River of Blood

A little step to heal the wounds with Algeria

While cleaning it for the Olympic Games, France is trying to rid the Seine of its ghosts from the past. Last week, the French parliament's lower house passed a resolution condemning an infamous yet little-known massacre from 63 years ago, when Algerians were killed and thrown into the river.---On 17 October 1961, a peaceful demonstration in support of Algerian independence ended in tragedy: several demonstrators were beaten, killed and thrown into the Seine by the Paris police. This massacre took place in the final year of the war against French rule in Algeria.---The massacre was covered up for decades by French authorities. To this day, there is no precise information available concerning the exact number of victims.
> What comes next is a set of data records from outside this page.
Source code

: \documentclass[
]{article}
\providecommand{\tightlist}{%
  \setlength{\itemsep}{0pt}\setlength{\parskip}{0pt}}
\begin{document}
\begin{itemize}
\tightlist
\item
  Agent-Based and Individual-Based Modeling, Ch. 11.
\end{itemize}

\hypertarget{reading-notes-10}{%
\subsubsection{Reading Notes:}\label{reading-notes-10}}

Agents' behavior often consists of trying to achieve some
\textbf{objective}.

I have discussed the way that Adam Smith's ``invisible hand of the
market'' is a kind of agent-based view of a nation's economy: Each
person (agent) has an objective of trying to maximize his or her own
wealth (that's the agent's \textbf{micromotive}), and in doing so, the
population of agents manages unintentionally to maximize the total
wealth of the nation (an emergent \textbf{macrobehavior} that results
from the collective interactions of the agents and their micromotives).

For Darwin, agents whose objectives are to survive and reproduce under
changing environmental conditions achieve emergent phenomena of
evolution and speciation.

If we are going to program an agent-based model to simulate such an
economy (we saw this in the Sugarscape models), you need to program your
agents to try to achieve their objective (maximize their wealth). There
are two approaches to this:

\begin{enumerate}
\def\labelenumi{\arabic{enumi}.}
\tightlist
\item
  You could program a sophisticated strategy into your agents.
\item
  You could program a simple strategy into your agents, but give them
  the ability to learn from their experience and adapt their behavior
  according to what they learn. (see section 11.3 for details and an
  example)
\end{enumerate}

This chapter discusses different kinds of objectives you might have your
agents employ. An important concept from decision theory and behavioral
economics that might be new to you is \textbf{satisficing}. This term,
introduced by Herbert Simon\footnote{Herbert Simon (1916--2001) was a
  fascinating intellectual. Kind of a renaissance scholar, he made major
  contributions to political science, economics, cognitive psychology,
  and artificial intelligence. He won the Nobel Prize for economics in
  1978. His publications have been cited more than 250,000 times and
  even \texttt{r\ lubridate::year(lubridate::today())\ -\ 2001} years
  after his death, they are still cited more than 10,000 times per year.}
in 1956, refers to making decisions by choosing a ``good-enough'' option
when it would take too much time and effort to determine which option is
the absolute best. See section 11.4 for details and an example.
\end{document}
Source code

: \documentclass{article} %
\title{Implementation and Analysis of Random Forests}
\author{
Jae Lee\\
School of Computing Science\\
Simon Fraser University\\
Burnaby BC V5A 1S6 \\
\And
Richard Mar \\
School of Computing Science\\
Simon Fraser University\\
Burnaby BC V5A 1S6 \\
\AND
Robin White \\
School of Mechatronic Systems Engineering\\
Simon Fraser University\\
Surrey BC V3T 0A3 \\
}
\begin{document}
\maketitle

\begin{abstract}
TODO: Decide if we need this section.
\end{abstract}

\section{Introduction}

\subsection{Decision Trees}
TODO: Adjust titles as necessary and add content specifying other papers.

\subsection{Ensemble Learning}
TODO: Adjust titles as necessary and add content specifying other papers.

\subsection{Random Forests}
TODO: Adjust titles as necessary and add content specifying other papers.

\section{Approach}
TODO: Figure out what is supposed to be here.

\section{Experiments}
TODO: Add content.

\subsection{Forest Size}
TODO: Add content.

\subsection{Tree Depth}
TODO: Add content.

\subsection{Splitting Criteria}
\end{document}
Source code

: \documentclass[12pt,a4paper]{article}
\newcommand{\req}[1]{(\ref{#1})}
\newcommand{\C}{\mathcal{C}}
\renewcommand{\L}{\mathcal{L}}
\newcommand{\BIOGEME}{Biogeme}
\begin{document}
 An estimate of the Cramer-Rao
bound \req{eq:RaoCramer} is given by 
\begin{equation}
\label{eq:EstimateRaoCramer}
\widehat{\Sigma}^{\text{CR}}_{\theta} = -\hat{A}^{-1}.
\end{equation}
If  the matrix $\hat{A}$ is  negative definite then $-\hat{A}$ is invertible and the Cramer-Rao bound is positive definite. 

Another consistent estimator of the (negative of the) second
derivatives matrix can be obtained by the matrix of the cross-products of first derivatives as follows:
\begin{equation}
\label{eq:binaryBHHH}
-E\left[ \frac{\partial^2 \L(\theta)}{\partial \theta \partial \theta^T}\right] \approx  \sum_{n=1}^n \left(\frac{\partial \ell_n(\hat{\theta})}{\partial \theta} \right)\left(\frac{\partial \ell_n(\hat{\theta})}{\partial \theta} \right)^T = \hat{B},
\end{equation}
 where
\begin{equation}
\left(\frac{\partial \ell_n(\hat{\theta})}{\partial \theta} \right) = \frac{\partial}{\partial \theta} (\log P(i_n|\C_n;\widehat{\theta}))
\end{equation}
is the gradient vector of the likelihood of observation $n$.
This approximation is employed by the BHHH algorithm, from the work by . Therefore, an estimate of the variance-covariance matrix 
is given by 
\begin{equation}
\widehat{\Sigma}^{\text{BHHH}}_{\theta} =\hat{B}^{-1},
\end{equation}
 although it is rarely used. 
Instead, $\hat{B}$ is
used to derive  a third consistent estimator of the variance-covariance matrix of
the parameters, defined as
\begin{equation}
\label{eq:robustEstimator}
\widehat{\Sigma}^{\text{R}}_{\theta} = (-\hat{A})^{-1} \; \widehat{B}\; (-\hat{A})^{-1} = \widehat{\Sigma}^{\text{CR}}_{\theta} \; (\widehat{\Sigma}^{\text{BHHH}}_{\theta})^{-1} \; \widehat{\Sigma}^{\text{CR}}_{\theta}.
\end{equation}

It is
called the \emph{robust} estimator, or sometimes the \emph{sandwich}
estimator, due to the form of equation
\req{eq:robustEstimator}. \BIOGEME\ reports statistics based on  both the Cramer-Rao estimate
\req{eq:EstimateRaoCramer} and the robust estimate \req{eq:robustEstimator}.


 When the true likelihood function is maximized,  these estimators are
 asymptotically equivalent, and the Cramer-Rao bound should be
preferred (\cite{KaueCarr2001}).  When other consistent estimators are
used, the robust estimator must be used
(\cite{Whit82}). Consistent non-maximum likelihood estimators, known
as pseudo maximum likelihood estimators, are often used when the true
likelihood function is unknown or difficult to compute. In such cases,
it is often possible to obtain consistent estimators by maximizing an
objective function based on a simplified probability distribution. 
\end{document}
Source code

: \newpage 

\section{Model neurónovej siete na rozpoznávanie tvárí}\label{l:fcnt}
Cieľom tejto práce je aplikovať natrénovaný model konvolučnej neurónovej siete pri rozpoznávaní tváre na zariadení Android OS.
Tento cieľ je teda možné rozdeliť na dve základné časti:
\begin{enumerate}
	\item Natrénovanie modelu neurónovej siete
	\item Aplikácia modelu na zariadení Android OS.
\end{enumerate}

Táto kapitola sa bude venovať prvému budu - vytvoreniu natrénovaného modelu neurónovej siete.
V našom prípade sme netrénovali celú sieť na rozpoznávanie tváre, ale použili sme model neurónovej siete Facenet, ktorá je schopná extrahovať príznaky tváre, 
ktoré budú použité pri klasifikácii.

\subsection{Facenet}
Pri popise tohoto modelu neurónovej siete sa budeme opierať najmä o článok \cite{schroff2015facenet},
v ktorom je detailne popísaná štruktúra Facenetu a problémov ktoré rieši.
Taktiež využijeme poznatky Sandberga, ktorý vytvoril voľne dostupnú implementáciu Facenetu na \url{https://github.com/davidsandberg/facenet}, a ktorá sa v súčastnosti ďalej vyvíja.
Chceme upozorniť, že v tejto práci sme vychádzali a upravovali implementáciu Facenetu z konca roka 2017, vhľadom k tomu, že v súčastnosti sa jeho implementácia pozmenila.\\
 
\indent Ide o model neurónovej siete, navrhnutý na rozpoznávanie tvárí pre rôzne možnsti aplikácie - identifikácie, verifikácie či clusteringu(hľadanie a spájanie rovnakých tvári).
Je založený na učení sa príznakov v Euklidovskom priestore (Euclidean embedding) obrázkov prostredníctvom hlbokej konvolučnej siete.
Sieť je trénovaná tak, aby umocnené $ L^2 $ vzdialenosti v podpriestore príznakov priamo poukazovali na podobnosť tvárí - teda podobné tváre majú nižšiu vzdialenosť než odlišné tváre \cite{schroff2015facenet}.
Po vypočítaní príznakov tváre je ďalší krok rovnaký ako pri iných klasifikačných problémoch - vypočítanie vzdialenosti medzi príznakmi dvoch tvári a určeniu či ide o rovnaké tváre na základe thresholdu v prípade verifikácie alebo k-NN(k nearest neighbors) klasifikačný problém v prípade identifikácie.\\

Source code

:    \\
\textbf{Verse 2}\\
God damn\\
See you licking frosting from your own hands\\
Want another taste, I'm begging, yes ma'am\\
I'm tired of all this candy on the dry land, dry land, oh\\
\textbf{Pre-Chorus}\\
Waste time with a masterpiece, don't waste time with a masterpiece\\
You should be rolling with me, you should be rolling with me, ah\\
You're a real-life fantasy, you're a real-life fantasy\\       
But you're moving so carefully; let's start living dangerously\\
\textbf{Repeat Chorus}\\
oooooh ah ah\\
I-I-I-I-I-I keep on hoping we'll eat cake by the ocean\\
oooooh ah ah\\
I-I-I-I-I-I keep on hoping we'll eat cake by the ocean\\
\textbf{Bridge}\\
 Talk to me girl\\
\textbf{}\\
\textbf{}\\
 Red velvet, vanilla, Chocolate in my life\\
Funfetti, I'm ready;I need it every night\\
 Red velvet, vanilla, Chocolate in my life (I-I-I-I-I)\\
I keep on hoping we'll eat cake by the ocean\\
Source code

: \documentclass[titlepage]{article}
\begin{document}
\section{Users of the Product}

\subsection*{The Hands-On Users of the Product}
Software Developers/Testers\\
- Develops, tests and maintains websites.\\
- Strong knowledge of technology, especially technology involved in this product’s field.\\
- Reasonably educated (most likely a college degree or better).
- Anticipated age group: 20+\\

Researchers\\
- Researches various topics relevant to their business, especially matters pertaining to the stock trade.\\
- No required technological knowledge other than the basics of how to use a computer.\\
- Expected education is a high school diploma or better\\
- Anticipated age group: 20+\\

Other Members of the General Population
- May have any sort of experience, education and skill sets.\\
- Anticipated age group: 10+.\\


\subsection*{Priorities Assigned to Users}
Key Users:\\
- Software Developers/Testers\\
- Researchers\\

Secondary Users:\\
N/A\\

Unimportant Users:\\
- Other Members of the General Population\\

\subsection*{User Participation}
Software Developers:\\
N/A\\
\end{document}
The official death toll is three, but some historians and activists believe that between 50 and 300 Algerians were killed that day.---It was not until 2021 that French President Emmanuel Macron acknowledged that “dozens were killed,” describing the police actions as “inexcusable crimes.” The resolution adopted last week by French lawmakers condemns it as “bloody and murderous repression,” yet the term “state crime” is absent from the text.

The 1961 Paris massacre is one of the darkest chapters in France's colonial history and has been described as the most violent repression of a protest in Western Europe's postwar history. Over the years, France has been trying to heal the wounds with Algeria, yet it still refuses to apologise for the 132 years of colonial rule.